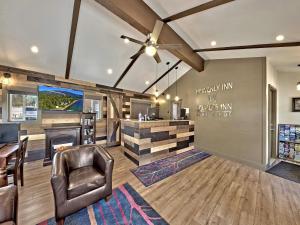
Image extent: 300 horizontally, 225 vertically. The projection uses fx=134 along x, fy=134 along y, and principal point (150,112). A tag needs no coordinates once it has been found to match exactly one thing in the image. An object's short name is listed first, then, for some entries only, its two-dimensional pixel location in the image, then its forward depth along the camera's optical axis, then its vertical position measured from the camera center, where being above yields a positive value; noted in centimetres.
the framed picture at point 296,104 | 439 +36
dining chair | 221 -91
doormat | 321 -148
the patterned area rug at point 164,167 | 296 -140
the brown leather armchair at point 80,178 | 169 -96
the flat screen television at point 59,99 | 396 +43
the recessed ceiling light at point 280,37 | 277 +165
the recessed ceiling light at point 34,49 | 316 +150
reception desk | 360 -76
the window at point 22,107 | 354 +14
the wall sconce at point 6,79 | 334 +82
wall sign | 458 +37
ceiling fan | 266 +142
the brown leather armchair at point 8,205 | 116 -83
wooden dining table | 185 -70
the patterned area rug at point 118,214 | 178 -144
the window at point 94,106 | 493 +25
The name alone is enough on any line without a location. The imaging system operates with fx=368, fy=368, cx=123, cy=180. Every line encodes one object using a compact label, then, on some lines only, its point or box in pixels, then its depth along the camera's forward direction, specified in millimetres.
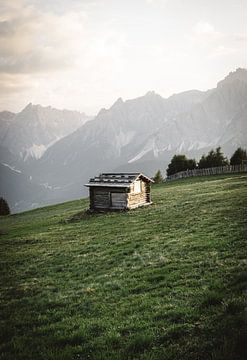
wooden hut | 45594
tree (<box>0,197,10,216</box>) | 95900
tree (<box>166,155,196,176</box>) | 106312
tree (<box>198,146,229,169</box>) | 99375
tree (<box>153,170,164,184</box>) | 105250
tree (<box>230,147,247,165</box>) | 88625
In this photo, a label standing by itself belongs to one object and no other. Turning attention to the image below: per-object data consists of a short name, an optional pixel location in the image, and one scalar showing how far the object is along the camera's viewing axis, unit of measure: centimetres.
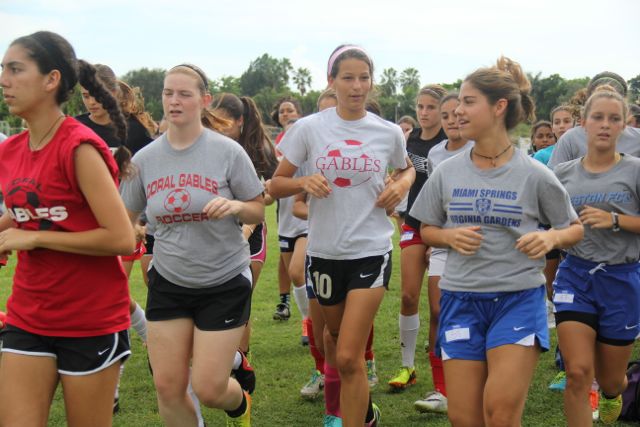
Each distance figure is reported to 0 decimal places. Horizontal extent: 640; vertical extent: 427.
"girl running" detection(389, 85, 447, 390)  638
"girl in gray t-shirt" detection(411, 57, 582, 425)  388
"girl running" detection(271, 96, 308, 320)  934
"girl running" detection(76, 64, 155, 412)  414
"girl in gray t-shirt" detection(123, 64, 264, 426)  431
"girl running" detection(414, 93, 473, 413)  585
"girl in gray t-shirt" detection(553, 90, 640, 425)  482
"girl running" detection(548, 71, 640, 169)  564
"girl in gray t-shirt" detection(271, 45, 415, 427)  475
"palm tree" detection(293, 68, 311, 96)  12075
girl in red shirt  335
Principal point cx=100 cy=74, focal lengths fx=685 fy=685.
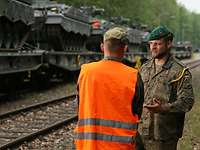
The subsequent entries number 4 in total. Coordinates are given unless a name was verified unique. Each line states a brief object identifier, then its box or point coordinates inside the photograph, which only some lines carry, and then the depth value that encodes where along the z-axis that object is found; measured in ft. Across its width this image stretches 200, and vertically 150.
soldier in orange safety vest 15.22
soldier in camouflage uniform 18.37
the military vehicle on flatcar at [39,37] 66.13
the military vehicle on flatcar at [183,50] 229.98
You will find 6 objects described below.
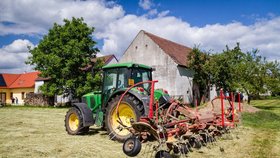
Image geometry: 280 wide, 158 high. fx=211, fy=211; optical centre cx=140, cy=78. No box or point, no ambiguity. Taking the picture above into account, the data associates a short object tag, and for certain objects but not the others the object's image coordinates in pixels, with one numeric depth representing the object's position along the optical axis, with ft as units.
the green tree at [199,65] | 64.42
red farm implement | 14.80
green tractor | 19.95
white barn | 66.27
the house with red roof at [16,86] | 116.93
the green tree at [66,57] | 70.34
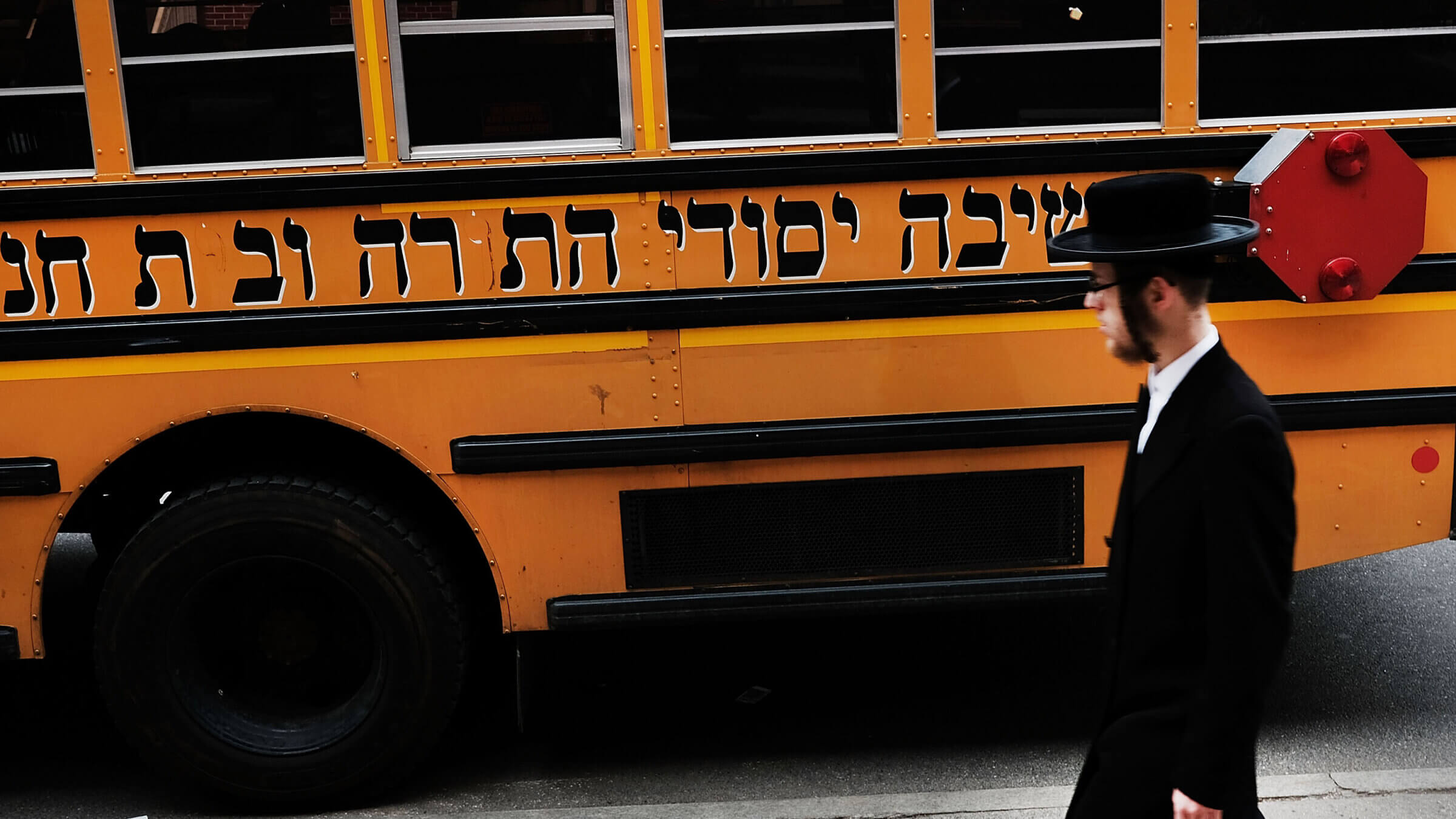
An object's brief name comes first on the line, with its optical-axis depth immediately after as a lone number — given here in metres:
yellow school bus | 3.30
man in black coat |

+===+

● Exercise brief
Could you copy out every line in the listing where the word "girl" appears?

● Finished task
"girl running" detection(389, 85, 447, 390)  638
"girl in gray t-shirt" detection(411, 57, 582, 425)  388
"girl running" detection(271, 96, 308, 320)  934
"girl running" detection(76, 64, 155, 412)  414
"girl in gray t-shirt" detection(123, 64, 264, 426)  431
"girl running" detection(414, 93, 473, 413)  585
"girl in gray t-shirt" detection(553, 90, 640, 425)  482
"girl running" detection(548, 71, 640, 169)  564
"girl in gray t-shirt" detection(271, 45, 415, 427)  475
girl in red shirt  335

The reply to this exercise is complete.